How to create read transform using ParDo and DoFn

2019-07-14 19:49发布

问题:

According to the Apache Beam documentation the recommended way to write simple sources is by using Read Transforms and ParDo. Unfortunately the Apache Beam docs has let me down here.

I'm trying to write a simple unbounded data source which emits events using a ParDo but the compiler keeps complaining about the input type of the DoFn object:

message: 'The method apply(PTransform<? super PBegin,OutputT>) in the type PBegin is not applicable for the arguments (ParDo.SingleOutput<PBegin,Event>)'

My attempt:

public class TestIO extends PTransform<PBegin, PCollection<Event>> {

    @Override
    public PCollection<Event> expand(PBegin input) {
        return input.apply(ParDo.of(new ReadFn()));
    }

    private static class ReadFn extends DoFn<PBegin, Event> {
        @ProcessElement
        public void process(@TimerId("poll") Timer pollTimer) {
            Event testEvent = new Event(...);

            //custom logic, this can happen infinitely
            for(...) {
                context.output(testEvent);
            }
        }
    }
}

回答1:

A DoFn performs element-wise processing.
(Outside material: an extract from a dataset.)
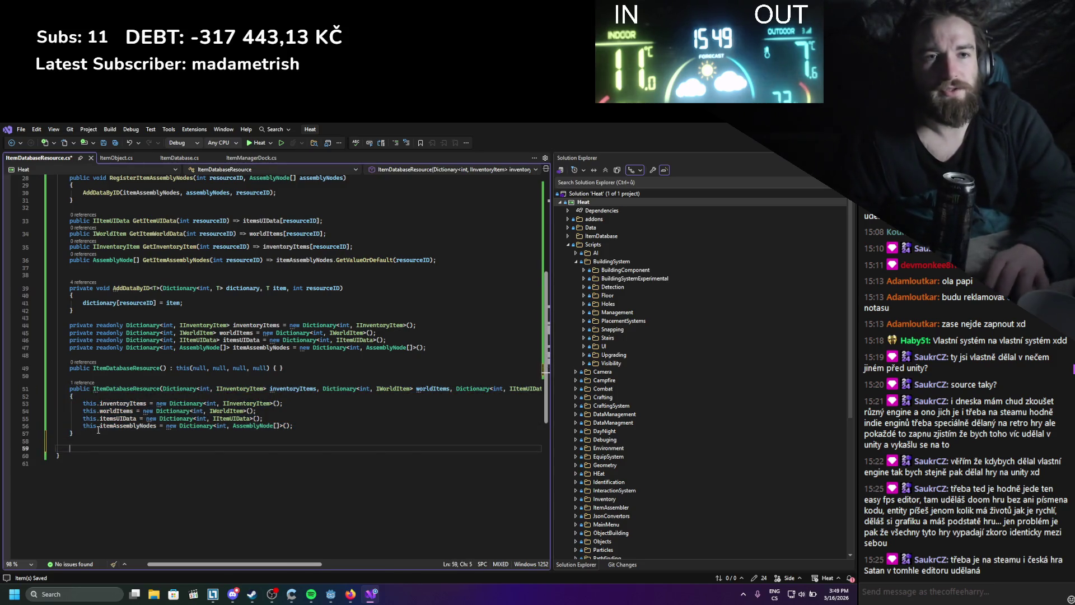
pyautogui.press('ctrl+v')
pyautogui.moveTo(165, 454); pyautogui.dragTo(607, 448)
As written, ParDo.of(new ReadFn()) will have type PTransform<PCollection<PBegin>, PCollection<Event>>. Specifically, the ReadFn indicates it takes an element of type PBegin and returns 0 or more elements of type Event.

Instead, you should use an actual Read operation. There are a variety provided. You can also use Create if you have a specific set of in-memory collections to use.

If you need to create a custom source you should use the Read transform. Since you're using timers, you likely want to create an Unbounded Source (a stream of elements).